I.J.S. Realty Corp. v. Grandome Enterprises, Inc.

Judgment, Supreme Court, New York County (Beatrice Shainswit, J.), entered January 28, 1991, which, after a non-jury trial, dismissed the complaint, adjudged defendant to be entitled to retain the $150,000 deposit paid under the contract, awarded defendant damages in the total amount of $500,000 plus interest and costs, and vacated and discharged the lis pendens bond, unanimously affirmed, with costs.

Plaintiff as buyer, and defendant as seller, entered into a written contract of sale for a vandalized seven-story uninhabited single room occupancy apartment building located at 308-312 West 95th Street. Plaintiff thereafter announced that it would not close unless defendant remedied all violations and obtained a new certificate of occupancy. Plaintiff commenced this action for specific performance or, alternatively, for damages. After discovery, plaintiff moved for summary judgment, which motion was denied upon a finding by the court that the wording of the contract was ambiguous. The three-page standard printed contract was augmented by a separate six-page rider prepared by plaintiffs attorney which provided that, in the event of a conflict, the rider would be paramount. While both the printed contract and rider state that the premises would be taken "as is”, paragraph 21 of the rider required seller to deliver "current documents”, including a certificate of occupancy. As the intent presented a question of credibility, a non-jury trial was held, after which the court rendered a detailed decision finding plaintiffs witnesses to be not credi*540ble. Dismissing the complaint for specific performance or damages, the court determined that plaintiff was in breach of the contract and compensated defendant for such breach.

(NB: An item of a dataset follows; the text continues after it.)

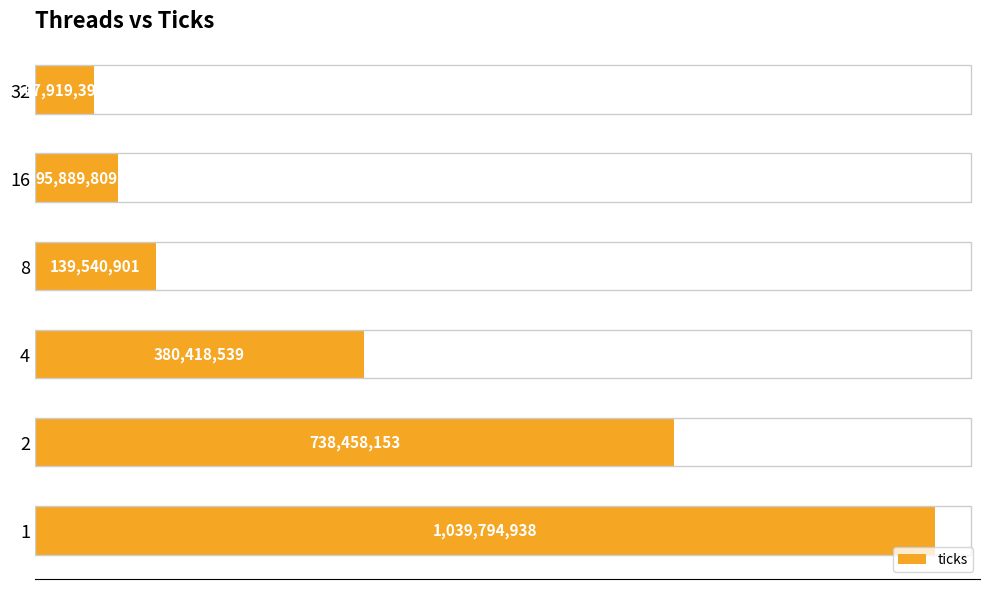

Are the bars horizontal?

Yes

The testimony and exhibits revealed that the intent of plaintiff was to gut the building for either rehabilitation as a condominium or a "quick flip”, and thus plaintiff’s construction of the contract requiring defendant to remove all violations and provide a new certificate of occupancy leads to a result which makes no sense in light of the parties’ intentions or purposes (see, e.g., Reape v New York News, 122 AD2d 29, 30, lv denied 68 NY2d 610, rearg denied 69 NY2d 707).

The award of $500,000 damages to defendant on its counterclaim for breach of contract was amply supported by the evidence. We have considered plaintiff’s other arguments and find them to be without merit. Concur—Carro, J. P., Milonas, Ellerin and Ross, JJ.